• _EXTRAIT DE PAGE_

Lors de leurs recherches d’information, qui est un processus itératif (Association of College and Research Libraries, 2014), les étudiants lisent et analysent les informations afin de sélectionner celles qui sont les plus pertinentes en fonction de leurs questions de départ. Ils utilisent ensuite différentes méthodes pour conserver l’information : le copier-coller, la prise de notes, le résumé ou la synthèse. Ces méthodes leur servent également à s’approprier les données qui sont interprétées selon les connaissances antérieures des étudiants.

Cette appropriation de l’information par les étudiants est accompagnée d’une intégration réfléchie, d’un agencement d’idées, de concepts, de citations et de paraphrases dans leur propre rédaction. Cela nécessitera un travail de réécriture, de révision, de correction et de mise en page de leur travail.

• _EXERCICE 1_
D'après l'extrait sur la recherche d'information des étudiants, dans quel but ceux-ci lisent-ils et analysent-ils les informations ? Répondez en une à trois phrases.
• _EXERCICE 2_
Quelles méthodes les étudiants emploient-ils pour conserver l'information, selon l'extrait ?
Les données constituent un matériel indépendant de l'extrait.

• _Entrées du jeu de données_
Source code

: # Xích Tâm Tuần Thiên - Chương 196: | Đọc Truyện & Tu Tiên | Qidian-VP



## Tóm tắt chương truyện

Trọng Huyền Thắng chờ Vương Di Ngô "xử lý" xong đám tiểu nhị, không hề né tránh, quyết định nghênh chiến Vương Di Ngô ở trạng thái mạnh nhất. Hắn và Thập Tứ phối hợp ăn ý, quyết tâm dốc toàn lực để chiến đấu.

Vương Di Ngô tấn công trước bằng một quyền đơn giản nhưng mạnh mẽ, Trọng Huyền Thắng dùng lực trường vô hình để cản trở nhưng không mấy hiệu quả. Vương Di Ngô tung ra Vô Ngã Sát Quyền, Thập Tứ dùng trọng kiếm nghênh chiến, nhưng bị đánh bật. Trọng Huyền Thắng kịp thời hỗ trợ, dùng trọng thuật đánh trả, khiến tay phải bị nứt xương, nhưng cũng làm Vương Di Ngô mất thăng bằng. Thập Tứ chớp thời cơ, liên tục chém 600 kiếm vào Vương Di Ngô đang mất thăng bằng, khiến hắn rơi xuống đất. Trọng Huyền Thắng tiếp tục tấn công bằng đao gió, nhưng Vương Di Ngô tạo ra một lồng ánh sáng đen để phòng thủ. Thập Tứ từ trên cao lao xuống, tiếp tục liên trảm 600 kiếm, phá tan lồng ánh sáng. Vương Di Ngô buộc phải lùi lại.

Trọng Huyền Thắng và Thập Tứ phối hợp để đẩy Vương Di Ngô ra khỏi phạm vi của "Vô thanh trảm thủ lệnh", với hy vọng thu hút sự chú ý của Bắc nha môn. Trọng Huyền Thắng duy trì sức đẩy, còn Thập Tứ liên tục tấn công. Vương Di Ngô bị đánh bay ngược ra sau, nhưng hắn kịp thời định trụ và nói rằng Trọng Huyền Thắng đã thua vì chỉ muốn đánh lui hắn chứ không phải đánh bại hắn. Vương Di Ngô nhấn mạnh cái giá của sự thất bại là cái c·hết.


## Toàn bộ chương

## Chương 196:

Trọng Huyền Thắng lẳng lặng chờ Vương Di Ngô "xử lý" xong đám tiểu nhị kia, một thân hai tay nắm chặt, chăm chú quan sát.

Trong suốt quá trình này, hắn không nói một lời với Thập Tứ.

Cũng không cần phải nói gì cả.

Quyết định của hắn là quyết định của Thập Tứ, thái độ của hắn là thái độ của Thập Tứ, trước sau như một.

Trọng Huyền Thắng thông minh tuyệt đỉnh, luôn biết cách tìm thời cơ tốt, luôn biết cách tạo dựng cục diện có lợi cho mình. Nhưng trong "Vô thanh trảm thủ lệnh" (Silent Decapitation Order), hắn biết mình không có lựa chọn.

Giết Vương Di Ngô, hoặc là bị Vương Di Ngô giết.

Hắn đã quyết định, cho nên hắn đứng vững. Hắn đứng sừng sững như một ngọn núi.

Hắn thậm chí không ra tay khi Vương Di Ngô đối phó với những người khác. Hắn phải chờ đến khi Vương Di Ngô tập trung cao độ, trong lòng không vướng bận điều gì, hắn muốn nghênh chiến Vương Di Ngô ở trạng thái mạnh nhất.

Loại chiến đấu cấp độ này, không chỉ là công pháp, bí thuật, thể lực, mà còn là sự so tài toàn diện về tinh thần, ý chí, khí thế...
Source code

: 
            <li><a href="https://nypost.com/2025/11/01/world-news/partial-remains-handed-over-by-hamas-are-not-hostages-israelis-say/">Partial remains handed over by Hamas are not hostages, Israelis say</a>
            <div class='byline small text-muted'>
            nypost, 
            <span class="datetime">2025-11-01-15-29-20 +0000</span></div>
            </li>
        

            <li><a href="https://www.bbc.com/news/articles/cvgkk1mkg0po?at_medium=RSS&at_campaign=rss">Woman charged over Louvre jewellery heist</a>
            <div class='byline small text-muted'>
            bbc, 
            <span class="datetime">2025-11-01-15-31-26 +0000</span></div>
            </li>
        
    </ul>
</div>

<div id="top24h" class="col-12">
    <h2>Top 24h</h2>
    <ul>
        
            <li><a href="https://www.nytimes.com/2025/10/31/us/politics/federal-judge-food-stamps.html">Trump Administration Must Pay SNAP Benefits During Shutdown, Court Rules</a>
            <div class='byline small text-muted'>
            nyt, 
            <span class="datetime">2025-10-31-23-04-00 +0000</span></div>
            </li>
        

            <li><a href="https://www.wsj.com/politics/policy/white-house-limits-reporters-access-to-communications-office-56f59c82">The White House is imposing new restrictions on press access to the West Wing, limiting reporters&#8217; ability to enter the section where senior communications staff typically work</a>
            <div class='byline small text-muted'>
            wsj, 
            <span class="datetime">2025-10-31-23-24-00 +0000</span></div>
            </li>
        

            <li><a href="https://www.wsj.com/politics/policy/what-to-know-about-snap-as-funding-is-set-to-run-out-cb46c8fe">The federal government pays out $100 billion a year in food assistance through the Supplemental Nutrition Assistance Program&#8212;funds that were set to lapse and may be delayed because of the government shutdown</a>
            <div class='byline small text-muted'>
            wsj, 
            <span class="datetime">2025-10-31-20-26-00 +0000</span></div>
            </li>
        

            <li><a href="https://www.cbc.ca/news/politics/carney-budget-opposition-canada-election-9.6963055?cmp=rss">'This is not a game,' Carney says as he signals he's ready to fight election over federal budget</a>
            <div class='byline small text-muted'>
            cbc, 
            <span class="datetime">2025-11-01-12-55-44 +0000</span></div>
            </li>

• _RÉSULTAT 1_
Les étudiants lisent et analysent les informations afin de sélectionner les plus pertinentes en fonction de leurs questions de départ.

• _RÉSULTAT 2_
Le copier-coller, la prise de notes, le résumé ou la synthèse.